Highlights from the collection include an oversized poster promoting the Velvet Underground’s first album, believed to be the only surviving copy; notes from Lou Reed, who died in 2013; a handwritten set list for a performance at Poor Richard’s in Chicago; foreign and domestic bootleg recordings; and images of performances taken by prominent contemporary photographers.

“This collection includes things that are unique, and expensive, and scarce,” Reagan said. “Collectors do all this work of gathering materials together into a meaningful whole, so scholars will have the ability to examine the evidence and make their own assessments.”

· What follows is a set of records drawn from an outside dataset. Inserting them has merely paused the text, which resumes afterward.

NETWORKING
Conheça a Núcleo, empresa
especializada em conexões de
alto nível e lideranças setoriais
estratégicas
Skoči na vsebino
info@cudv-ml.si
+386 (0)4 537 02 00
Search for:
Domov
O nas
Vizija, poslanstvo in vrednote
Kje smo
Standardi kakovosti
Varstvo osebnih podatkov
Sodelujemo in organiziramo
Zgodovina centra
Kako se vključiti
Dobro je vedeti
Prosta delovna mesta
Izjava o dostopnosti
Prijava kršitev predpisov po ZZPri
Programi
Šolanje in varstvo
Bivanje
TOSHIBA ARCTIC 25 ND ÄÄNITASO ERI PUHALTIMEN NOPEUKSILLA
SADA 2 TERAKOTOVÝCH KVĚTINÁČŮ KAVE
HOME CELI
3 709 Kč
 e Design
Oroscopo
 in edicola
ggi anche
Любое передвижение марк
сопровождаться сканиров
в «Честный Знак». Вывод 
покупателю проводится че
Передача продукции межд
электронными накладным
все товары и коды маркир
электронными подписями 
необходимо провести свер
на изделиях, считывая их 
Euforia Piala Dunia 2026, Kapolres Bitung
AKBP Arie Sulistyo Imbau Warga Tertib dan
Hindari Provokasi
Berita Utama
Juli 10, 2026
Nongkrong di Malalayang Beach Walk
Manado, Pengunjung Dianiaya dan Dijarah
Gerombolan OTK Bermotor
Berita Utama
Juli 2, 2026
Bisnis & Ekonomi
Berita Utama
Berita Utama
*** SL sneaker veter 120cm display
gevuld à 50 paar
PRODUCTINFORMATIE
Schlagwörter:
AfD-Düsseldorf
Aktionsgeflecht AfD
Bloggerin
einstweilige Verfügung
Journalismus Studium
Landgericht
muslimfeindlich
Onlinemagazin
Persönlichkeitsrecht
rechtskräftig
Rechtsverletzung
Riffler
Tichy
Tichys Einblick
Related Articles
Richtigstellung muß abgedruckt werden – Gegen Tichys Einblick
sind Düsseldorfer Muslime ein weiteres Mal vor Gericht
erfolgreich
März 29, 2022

The band’s involvement with various genres and movements give it broad appeal to researchers at Cornell and elsewhere.

“The wealth of diverse materials – including books, original photographs, set lists, posters, press releases, early magazines, tapes and ephemera – invites an interdisciplinary approach and will draw scholars working at the intersection of pop music, pop art, gender and sexuality studies, sound and media studies, and performance art,” said Judith Peraino, professor of musicology in the College of Arts and Sciences, one of three Cornell professors who previewed the collection the day after it arrived.

“Besides being (and remaining) one of the most influential rock bands of all time, the Velvet Underground is of real interest for the unusual extent of their connections to other important movements and scenes,” said Jeremy Braddock, associate professor of English, who also looked through the archive in late September. “Prior to coming to New York, John Cale was associated with the avant-garde Fluxus group, and later with the composer Aaron Copeland; in its early years the Velvet Underground famously collaborated with Andy Warhol and the Factory.”

The collection, currently still in boxes, will be cataloged and described in the months ahead, and soon will become freely accessible to researchers and the public, Reagan said.

Kugelberg said he hopes the Velvets collection will be used similarly to the Cornell Hip Hop Collection, which is accessible to everyone from high school students to professors.

“Now people can study rock and roll, fine art, pop art, design and fashion at a point in time when the playing field was completely open. It’s important to me how the very complicated cultural narrative of the postwar 20th century is communicated through library holdings,” he said. “For the Velvets archive to land at Cornell is perfect.”

Melanie Lefkowitz is a staff writer and editor at Cornell University Library.